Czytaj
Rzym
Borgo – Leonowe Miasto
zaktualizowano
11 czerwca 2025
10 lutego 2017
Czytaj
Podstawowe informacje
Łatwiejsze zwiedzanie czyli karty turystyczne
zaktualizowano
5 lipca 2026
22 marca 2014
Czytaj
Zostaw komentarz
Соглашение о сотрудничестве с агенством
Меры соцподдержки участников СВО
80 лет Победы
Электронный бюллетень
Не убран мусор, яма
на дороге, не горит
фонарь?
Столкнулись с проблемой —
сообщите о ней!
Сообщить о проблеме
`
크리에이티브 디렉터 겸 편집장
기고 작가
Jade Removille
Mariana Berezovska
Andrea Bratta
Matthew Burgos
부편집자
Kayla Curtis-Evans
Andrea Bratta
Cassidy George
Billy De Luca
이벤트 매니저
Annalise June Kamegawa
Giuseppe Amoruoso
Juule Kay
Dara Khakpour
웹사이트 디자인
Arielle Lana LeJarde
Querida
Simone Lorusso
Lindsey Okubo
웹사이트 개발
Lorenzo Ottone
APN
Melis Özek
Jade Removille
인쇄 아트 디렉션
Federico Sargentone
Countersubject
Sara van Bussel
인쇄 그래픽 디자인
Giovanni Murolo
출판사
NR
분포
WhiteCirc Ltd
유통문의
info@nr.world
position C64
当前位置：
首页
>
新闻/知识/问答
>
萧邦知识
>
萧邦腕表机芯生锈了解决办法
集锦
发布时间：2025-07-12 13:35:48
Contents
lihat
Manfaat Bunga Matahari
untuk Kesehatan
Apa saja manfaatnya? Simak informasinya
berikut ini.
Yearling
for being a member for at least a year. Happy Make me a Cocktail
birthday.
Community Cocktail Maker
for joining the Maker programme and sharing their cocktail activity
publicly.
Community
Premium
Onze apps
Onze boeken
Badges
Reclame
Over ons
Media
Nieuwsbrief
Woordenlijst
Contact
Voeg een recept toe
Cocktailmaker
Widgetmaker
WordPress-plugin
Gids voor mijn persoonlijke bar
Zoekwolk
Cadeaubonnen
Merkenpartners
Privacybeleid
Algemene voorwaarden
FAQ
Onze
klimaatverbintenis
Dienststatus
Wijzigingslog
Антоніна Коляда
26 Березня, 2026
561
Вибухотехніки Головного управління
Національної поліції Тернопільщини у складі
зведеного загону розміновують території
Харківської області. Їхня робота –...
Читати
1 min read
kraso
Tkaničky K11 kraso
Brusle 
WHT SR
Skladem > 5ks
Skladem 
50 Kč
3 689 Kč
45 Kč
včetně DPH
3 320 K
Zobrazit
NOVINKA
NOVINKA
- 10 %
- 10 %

+ + + + + + +

◆ What the task asks: Transcribe the whole listing with every word preserved.

◆ Final answer:
Czytaj
Rzym
Borgo – Leonowe Miasto
zaktualizowano
11 czerwca 2025
10 lutego 2017
Czytaj
Podstawowe informacje
Łatwiejsze zwiedzanie czyli karty turystyczne
zaktualizowano
5 lipca 2026
22 marca 2014
Czytaj
Zostaw komentarz
Соглашение о сотрудничестве с агенством
Меры соцподдержки участников СВО
80 лет Победы
Электронный бюллетень
Не убран мусор, яма
на дороге, не горит
фонарь?
Столкнулись с проблемой —
сообщите о ней!
Сообщить о проблеме
`
크리에이티브 디렉터 겸 편집장
기고 작가
Jade Removille
Mariana Berezovska
Andrea Bratta
Matthew Burgos
부편집자
Kayla Curtis-Evans
Andrea Bratta
Cassidy George
Billy De Luca
이벤트 매니저
Annalise June Kamegawa
Giuseppe Amoruoso
Juule Kay
Dara Khakpour
웹사이트 디자인
Arielle Lana LeJarde
Querida
Simone Lorusso
Lindsey Okubo
웹사이트 개발
Lorenzo Ottone
APN
Melis Özek
Jade Removille
인쇄 아트 디렉션
Federico Sargentone
Countersubject
Sara van Bussel
인쇄 그래픽 디자인
Giovanni Murolo
출판사
NR
분포
WhiteCirc Ltd
유통문의
info@nr.world
position C64
当前位置：
首页
>
新闻/知识/问答
>
萧邦知识
>
萧邦腕表机芯生锈了解决办法
集锦
发布时间：2025-07-12 13:35:48
Contents
lihat
Manfaat Bunga Matahari
untuk Kesehatan
Apa saja manfaatnya? Simak informasinya
berikut ini.
Yearling
for being a member for at least a year. Happy Make me a Cocktail
birthday.
Community Cocktail Maker
for joining the Maker programme and sharing their cocktail activity
publicly.
Community
Premium
Onze apps
Onze boeken
Badges
Reclame
Over ons
Media
Nieuwsbrief
Woordenlijst
Contact
Voeg een recept toe
Cocktailmaker
Widgetmaker
WordPress-plugin
Gids voor mijn persoonlijke bar
Zoekwolk
Cadeaubonnen
Merkenpartners
Privacybeleid
Algemene voorwaarden
FAQ
Onze
klimaatverbintenis
Dienststatus
Wijzigingslog
Антоніна Коляда
26 Березня, 2026
561
Вибухотехніки Головного управління
Національної поліції Тернопільщини у складі
зведеного загону розміновують території
Харківської області. Їхня робота –...
Читати
1 min read
kraso
Tkaničky K11 kraso
Brusle 
WHT SR
Skladem > 5ks
Skladem 
50 Kč
3 689 Kč
45 Kč
včetně DPH
3 320 K
Zobrazit
NOVINKA
NOVINKA
- 10 %
- 10 %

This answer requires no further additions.